Return, character for character, the lines from the one bearing "- ✅ GC_002: Crystal Palace" through the end of the material. Omit everything before that line.

╭─ Information shown

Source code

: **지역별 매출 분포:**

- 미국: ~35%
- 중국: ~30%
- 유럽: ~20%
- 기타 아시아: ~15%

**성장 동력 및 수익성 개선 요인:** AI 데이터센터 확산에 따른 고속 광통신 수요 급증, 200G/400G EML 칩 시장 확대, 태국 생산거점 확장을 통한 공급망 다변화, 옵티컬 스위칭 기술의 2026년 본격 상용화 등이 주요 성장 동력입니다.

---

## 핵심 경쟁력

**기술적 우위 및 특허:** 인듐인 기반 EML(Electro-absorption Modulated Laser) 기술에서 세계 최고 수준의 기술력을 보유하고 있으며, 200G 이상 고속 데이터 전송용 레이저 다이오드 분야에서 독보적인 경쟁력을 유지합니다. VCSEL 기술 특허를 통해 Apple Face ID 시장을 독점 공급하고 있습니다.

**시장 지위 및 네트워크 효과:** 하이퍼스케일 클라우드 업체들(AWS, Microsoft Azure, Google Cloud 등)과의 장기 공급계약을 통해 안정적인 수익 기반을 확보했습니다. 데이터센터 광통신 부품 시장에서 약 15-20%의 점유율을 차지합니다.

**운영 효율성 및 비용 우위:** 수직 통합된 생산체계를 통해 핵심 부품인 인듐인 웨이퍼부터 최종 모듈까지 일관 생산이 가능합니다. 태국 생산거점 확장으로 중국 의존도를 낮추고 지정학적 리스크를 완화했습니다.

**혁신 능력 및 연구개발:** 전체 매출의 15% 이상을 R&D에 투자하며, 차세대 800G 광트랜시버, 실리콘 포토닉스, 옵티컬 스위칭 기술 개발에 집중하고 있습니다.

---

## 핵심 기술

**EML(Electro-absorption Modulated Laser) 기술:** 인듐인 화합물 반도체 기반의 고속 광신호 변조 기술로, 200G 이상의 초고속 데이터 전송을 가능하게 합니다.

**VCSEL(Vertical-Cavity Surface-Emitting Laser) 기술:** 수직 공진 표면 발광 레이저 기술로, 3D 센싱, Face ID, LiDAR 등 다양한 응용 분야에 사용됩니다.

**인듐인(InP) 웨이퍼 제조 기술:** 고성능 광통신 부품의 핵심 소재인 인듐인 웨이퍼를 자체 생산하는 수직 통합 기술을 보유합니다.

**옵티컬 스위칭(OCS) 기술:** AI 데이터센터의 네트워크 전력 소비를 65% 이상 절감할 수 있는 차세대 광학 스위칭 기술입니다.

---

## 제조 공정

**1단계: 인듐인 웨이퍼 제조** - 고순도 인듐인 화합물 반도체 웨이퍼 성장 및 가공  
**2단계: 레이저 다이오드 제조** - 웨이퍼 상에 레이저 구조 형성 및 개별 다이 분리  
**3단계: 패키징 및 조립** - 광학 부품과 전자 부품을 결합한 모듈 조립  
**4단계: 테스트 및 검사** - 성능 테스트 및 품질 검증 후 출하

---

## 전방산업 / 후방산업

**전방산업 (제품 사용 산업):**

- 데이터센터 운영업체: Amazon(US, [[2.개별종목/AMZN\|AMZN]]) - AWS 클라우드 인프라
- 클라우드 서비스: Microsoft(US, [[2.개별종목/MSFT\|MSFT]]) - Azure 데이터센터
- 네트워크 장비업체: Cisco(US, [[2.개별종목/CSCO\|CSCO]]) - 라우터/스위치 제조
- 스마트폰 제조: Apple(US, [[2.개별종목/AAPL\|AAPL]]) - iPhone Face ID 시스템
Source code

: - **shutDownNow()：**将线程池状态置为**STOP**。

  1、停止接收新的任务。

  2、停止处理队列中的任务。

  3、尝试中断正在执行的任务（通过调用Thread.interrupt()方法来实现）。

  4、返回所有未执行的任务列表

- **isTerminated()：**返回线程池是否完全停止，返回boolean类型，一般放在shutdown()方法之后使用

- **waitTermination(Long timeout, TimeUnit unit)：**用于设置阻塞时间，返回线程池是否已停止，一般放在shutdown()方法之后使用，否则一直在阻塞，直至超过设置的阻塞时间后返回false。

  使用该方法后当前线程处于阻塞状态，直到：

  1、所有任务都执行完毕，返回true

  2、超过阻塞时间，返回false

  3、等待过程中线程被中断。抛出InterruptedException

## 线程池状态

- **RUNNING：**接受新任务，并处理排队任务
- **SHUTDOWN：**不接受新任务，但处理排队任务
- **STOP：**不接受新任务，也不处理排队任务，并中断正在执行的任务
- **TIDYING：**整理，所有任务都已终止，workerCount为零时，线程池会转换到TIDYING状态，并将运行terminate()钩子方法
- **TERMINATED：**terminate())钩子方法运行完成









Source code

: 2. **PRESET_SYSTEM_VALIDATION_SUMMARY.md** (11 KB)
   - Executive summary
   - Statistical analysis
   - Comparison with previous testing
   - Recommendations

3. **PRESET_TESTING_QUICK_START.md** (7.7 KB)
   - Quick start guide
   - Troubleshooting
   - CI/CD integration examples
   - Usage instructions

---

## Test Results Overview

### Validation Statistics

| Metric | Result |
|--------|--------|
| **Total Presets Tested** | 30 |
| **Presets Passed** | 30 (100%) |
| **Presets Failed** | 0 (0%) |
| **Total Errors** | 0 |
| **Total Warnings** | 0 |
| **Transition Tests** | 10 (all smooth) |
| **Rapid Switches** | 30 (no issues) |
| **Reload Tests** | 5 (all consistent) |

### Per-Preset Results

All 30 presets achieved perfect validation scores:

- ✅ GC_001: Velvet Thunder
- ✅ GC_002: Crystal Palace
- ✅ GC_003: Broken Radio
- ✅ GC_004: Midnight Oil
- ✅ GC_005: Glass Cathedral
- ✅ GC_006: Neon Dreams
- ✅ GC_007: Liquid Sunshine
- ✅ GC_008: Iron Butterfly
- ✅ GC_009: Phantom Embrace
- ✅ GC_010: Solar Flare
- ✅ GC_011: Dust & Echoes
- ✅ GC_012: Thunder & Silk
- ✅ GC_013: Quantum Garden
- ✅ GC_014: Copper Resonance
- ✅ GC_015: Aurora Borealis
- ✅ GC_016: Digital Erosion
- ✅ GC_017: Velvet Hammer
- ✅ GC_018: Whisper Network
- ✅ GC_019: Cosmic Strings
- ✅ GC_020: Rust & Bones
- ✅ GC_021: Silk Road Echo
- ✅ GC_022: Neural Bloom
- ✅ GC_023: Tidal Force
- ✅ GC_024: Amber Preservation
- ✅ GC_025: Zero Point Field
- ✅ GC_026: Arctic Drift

╰─

> [Reply to the exercise]
- ✅ GC_002: Crystal Palace
- ✅ GC_003: Broken Radio
- ✅ GC_004: Midnight Oil
- ✅ GC_005: Glass Cathedral
- ✅ GC_006: Neon Dreams
- ✅ GC_007: Liquid Sunshine
- ✅ GC_008: Iron Butterfly
- ✅ GC_009: Phantom Embrace
- ✅ GC_010: Solar Flare
- ✅ GC_011: Dust & Echoes
- ✅ GC_012: Thunder & Silk
- ✅ GC_013: Quantum Garden
- ✅ GC_014: Copper Resonance
- ✅ GC_015: Aurora Borealis
- ✅ GC_016: Digital Erosion
- ✅ GC_017: Velvet Hammer
- ✅ GC_018: Whisper Network
- ✅ GC_019: Cosmic Strings
- ✅ GC_020: Rust & Bones
- ✅ GC_021: Silk Road Echo
- ✅ GC_022: Neural Bloom
- ✅ GC_023: Tidal Force
- ✅ GC_024: Amber Preservation
- ✅ GC_025: Zero Point Field
- ✅ GC_026: Arctic Drift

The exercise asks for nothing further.